Durant tous ces moments, de jeunes enfants passaient entre nous avec des petits bouquets de narcisses qu’ils vendaient, nous ne savons plus, 20 ou 30 dinars ; chacun, un a un nous leur en achetions plusieurs. Arrivés face à la tombe, à la terre fraichement retournée, sur laquelle avaient été déposées les couronnes de fleurs officielles, nous venions, chacune et chacun, déposer les bouquets de narcisses sur la tombe, jusqu’à en recouvrir celle-ci et les autres couronnes.
Polyphonie…
Nous avançant face à elle. Et, encore une fois, nous n’avons pu retenir et nos larmes et notre tristesse. Le temps de notre recueillement, nous avons pensé à notre première rencontre avec elle, alors adolescente et lisant Femmes d’Alger dans leur appartement. Durant ce moment, court en soi, mais intense pour nous, nous avons relu, revu les moments où Assia Djebar nous était devenue figure tutélaire, en tant qu’étudiante, en tant qu’universitaire… en tant que femme. Nous sommes restées face à elle en compagnie d’autres personnes. Et tout d’un coup, de nouveaux Tzarl-rit. Et d’une seule voix, polyphonique encore, le cimetière s’est mis à chanter Min Djibalina. Ce cimetière au pied du Mont Chenoua.
Assia Djebar n’a pas été mise en terre qu’avec honneur et fierté rendue à son talent et sa gloire, elle a été célébrée et reconnue sienne parmi les siens.
Alors que nous quittions le cimetière en bus, le groupe réuni, de femmes du monde universitaire, politique, d’anonymes et d’hommes, se met à parler, rire et soudain, à chanter presque par instinct, le chant traditionnel des mariages de Cherchell selon le rite de Sidi Maâmar. En effet, selon la tradition, un chant est entonné. Alors que nous laissions le cimetière empli de narcisses dont l’exhalaison nous poursuivait encore, nous laissions, en définitive, une mariée à sa nouvelle demeure, en lui chantant et en faisant des Tzarl-rit.

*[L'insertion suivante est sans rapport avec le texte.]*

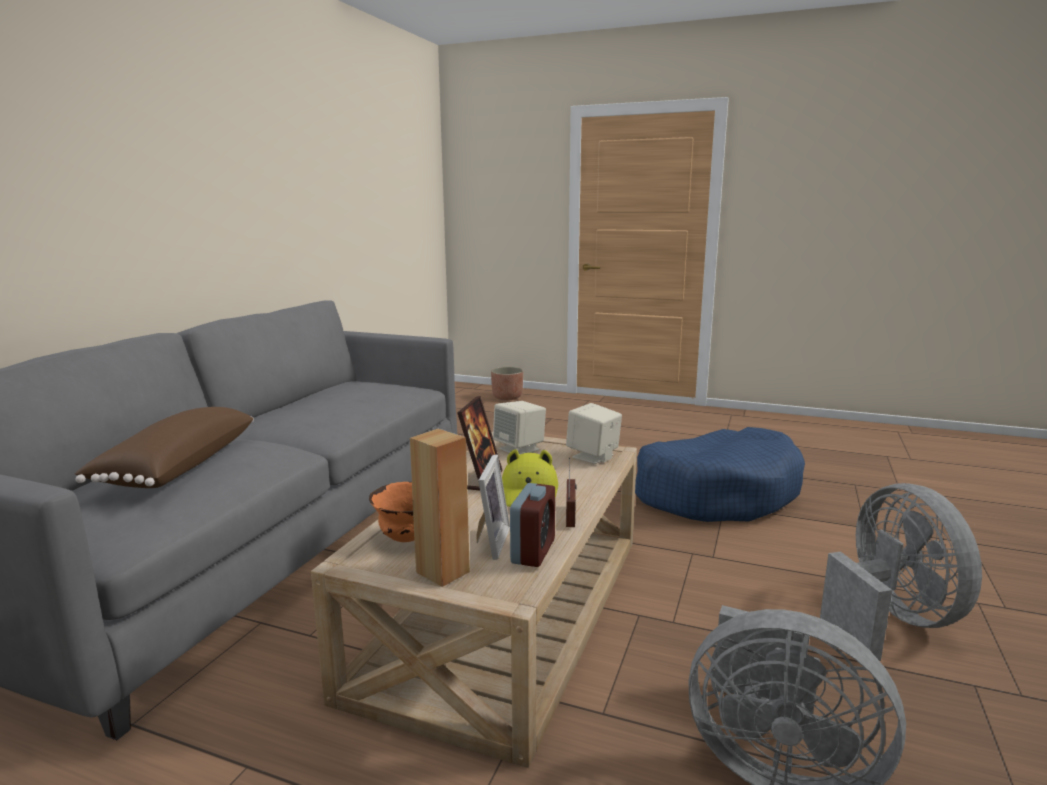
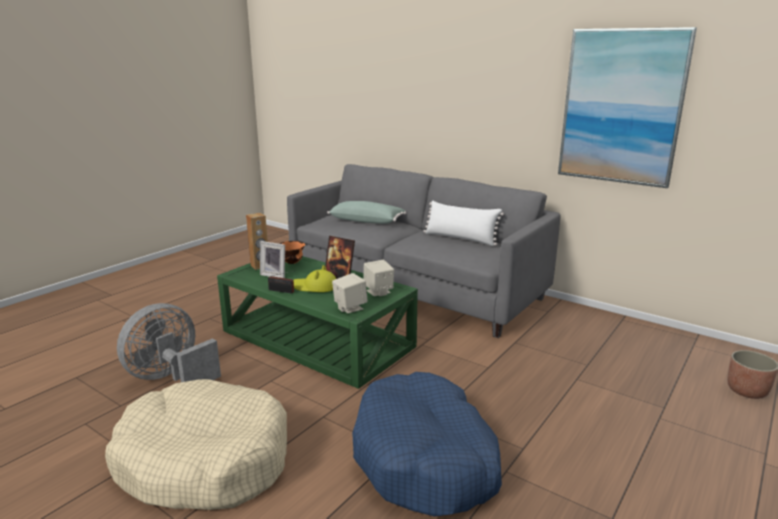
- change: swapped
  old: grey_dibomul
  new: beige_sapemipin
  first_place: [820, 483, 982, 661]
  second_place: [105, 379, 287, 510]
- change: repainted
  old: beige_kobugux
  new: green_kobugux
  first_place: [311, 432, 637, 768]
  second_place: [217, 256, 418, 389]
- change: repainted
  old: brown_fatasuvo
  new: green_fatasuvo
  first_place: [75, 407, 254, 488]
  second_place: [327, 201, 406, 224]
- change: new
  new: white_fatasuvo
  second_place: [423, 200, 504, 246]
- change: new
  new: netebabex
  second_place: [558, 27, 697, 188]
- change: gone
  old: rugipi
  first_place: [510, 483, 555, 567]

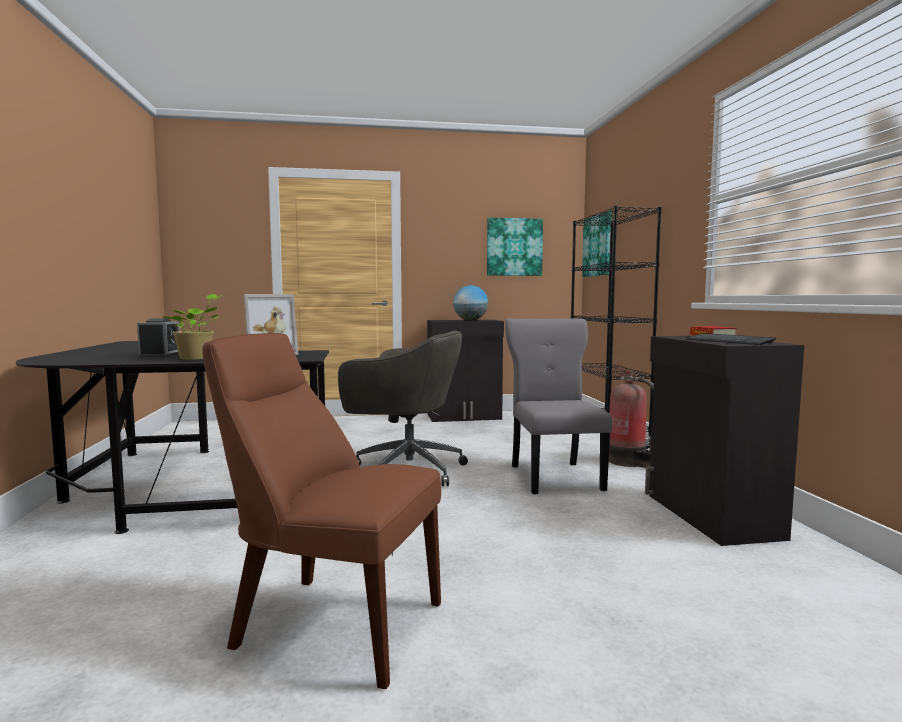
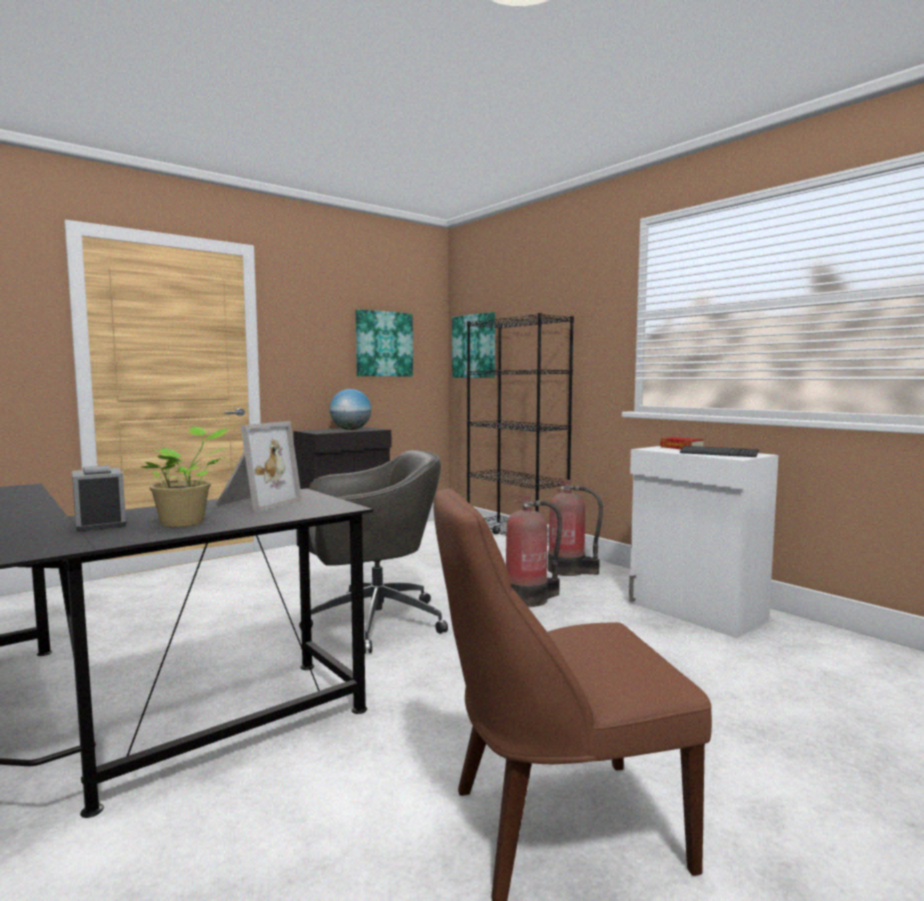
- change: swapped
  old: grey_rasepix
  new: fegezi
  first_place: [505, 318, 612, 494]
  second_place: [506, 494, 562, 607]
- change: repainted
  old: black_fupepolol
  new: white_fupepolol
  first_place: [645, 336, 804, 546]
  second_place: [629, 446, 779, 638]

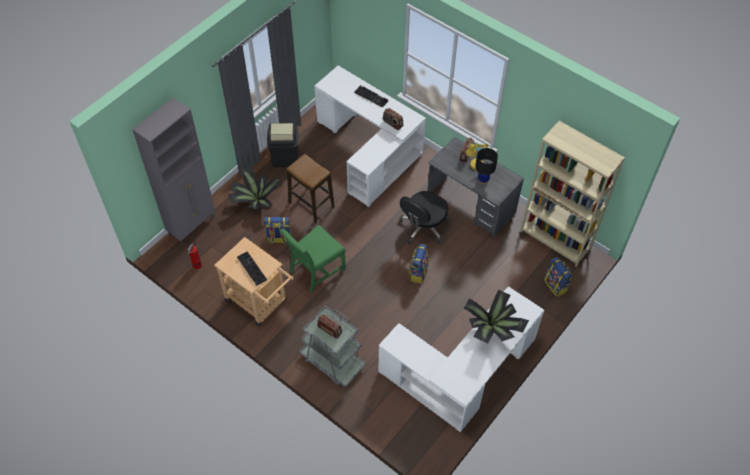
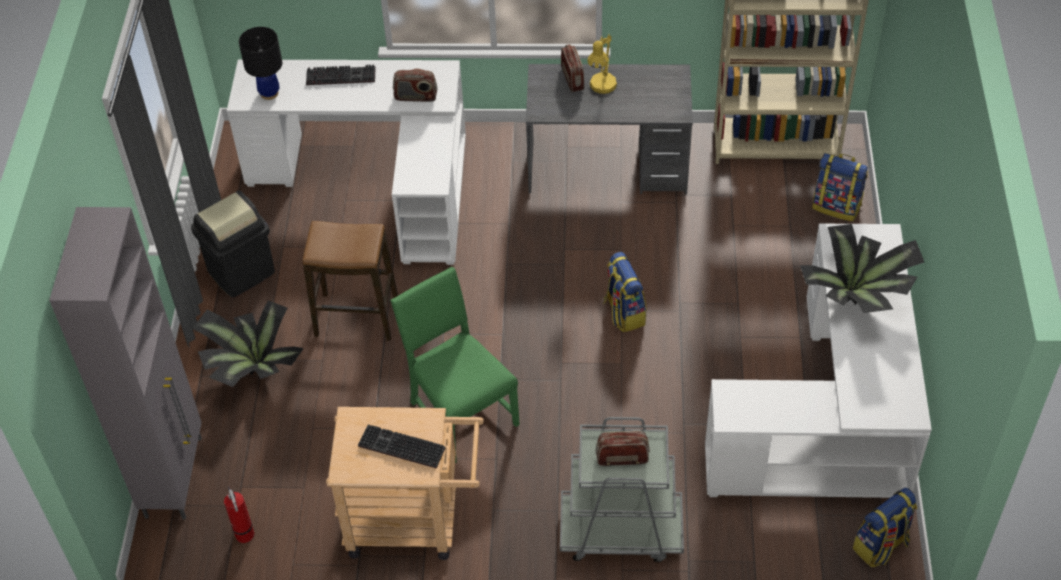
- change: shifted
  old: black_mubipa
  first_place: [475, 148, 498, 184]
  second_place: [239, 27, 282, 100]
- change: rotated
  old: green_rasepix
  first_place: [280, 225, 346, 293]
  second_place: [390, 267, 520, 463]
  degrees: 135
- change: shifted
  old: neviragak
  first_place: [264, 217, 291, 245]
  second_place: [853, 488, 917, 567]
- change: gone
  old: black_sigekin
  first_place: [400, 191, 449, 244]

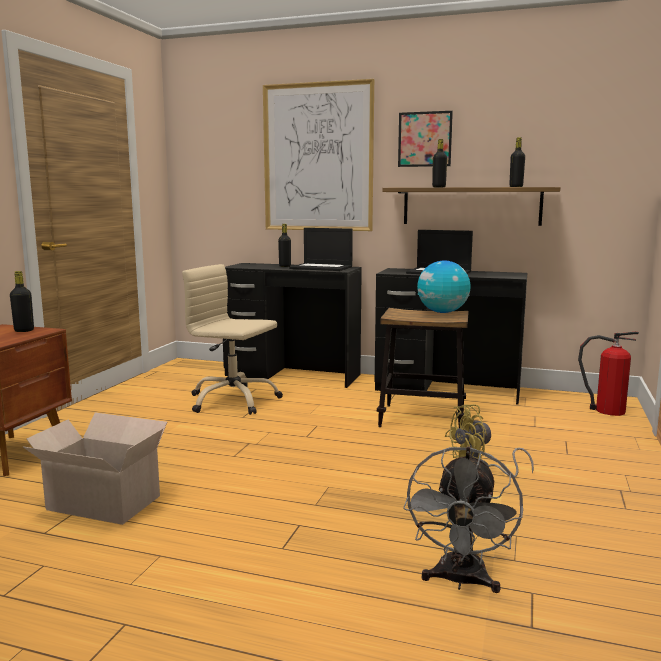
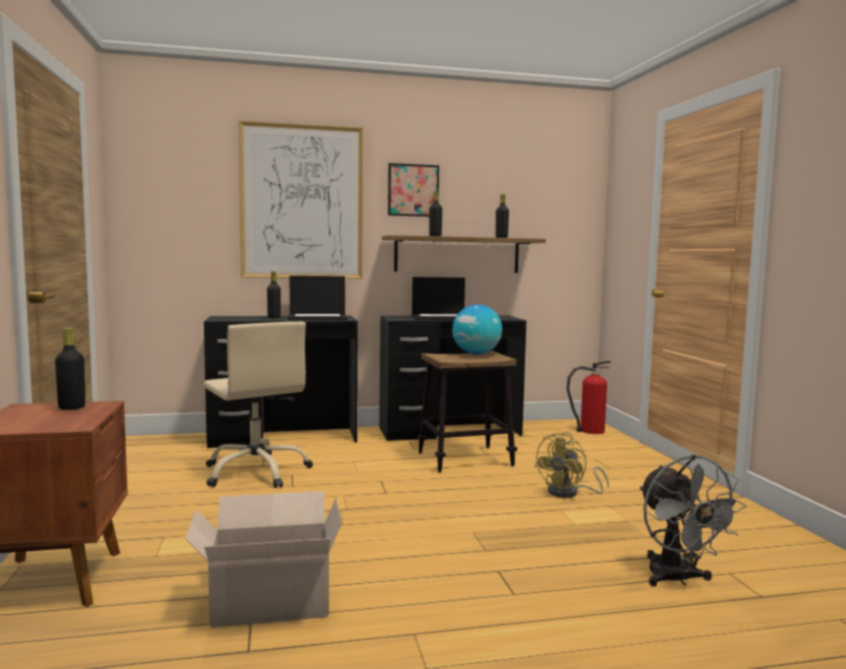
- change: rotated
  old: beige_sigekin
  first_place: [182, 264, 283, 415]
  second_place: [204, 322, 313, 488]
  degrees: -120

La mariée, à la tête ceinte d’un foulard auquel sont allumées deux bougies, était ce jour-là enveloppée du drapeau de son Pays qui lui a rendu l’ultime hommage. Le cheval a pris forme d’un cercueil, mais cela n’a pas empêché Fatima-Zohra Imalayène de devenir cavalière pour une ultime fantasia. La tunique de Nessus, le drapeau algérien, devenant son burnous. Elle, qui signait son dernier ouvrage en ayant nulle part dans la maison de son père, a été enterrée à Cherchell pour mieux épouser sa terre, pour l’éternité et en rappelant notre cher et disparu Hamid Nacer Khodja : « Je pleure une morte, je salue une immortelle ». Il nous reste, alors, comme elle, à nous enivrer de ce parfum de narcisses non plus arrosés de larmes, mais de la joie de la retrouver page à page, de la lire encore et encore, et de chanter avec elle : La lecture sera mon ivresse ! La seule… Assia Djebar
* Doctorante en lettres à l’Université de Lorraine, chercheur en Lettres, membre associé au CRASC, UCCLLA.